In a lawsuit filed April 27 in the U.S. District Court in Southern Florida, Florida asked the court to set aside a Feb. 25 appeals board decision that upheld the HHS denial of the Medicaid payments.
The decision disallowed federal reimbursement related to Disproportionate Share Hospital payments and Low-Income Pool payments Florida made to hospitals and healthcare providers from July 2006 to June 2013, according to the complaint. Low-income pool payments are part of a special section 1115 Medicaid waiver in Florida.
Under the waiver, low-income pool payments were provided to hospitals that serve large Medicaid and uninsured populations for support beyond the disproportionate share hospital cap. According to the lawsuit, most of the Medicaid payments HHS wants to recover were for Miami-based Jackson Memorial Hospital, a public hospital that is the state's largest safety-net provider.

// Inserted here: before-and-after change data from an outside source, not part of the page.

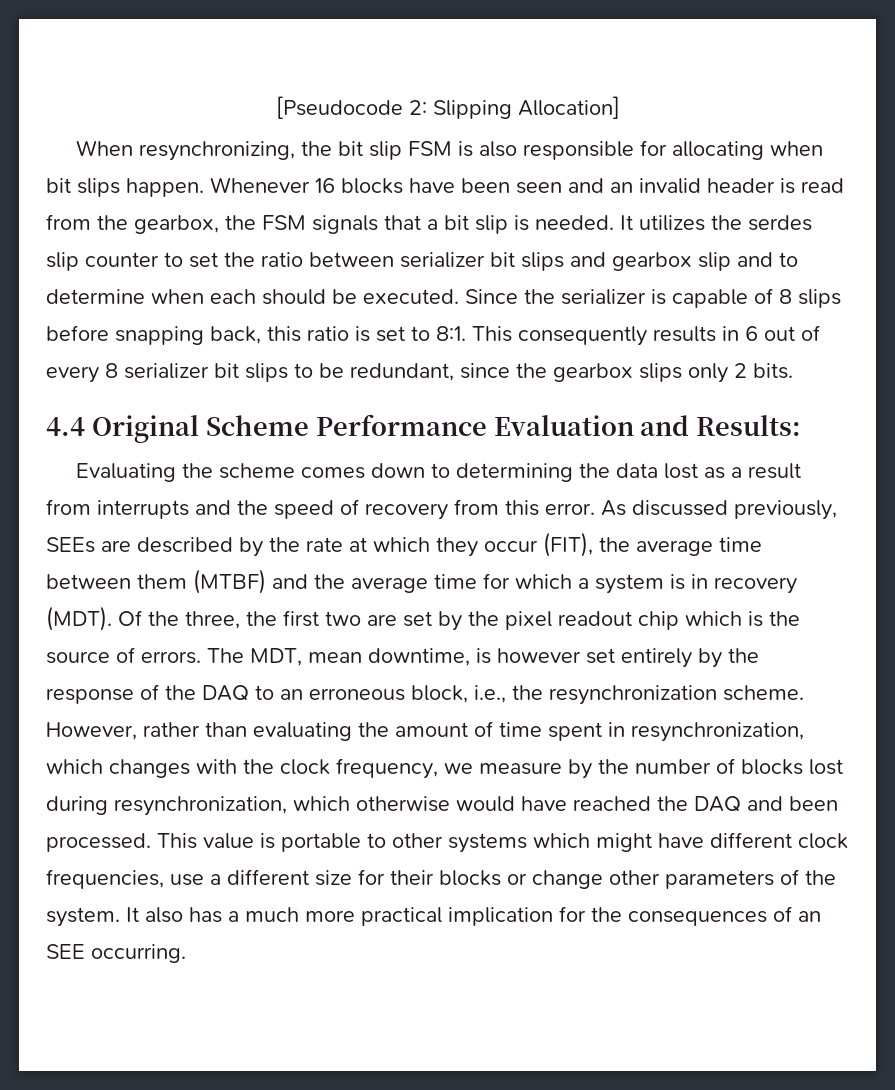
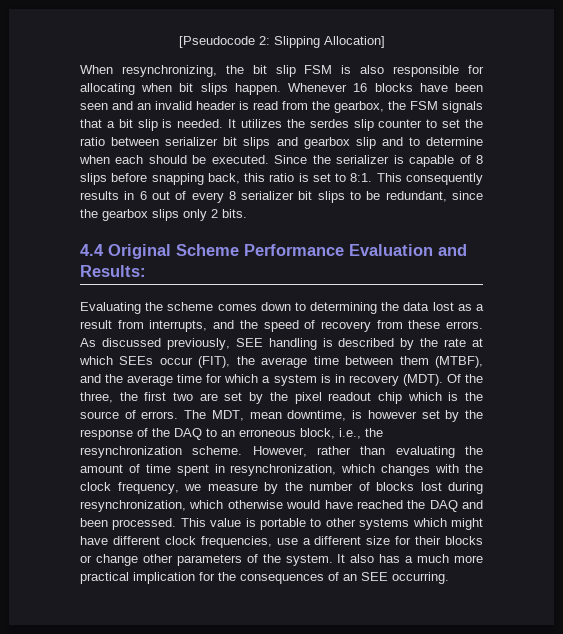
[97,500,189,519] interrupts -> [149,320,208,332] interrupts,
[505,500,595,516] this error. -> [408,320,483,329] these errors.
[46,537,131,553] SEEs are -> [235,338,333,350] SEE handling is
[436,537,478,557] they -> [119,356,154,365] SEEs
[193,569,266,594] (MTBF) -> [435,356,484,368] (MTBF),
[621,648,692,668] entirely -> (440, 414) none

In the complaint, Florida said HHS has argued a hospital's uncompensated costs must be calculated for low-income pool payments "using a much more conservative methodology than the Medicaid statute permitted" for disproportionate share hospital payments.
CMS first denied $146 million in Medicaid payments to Florida in 2016. HHS later revised that amount in 2017 to the $97.6 million the state now seeks.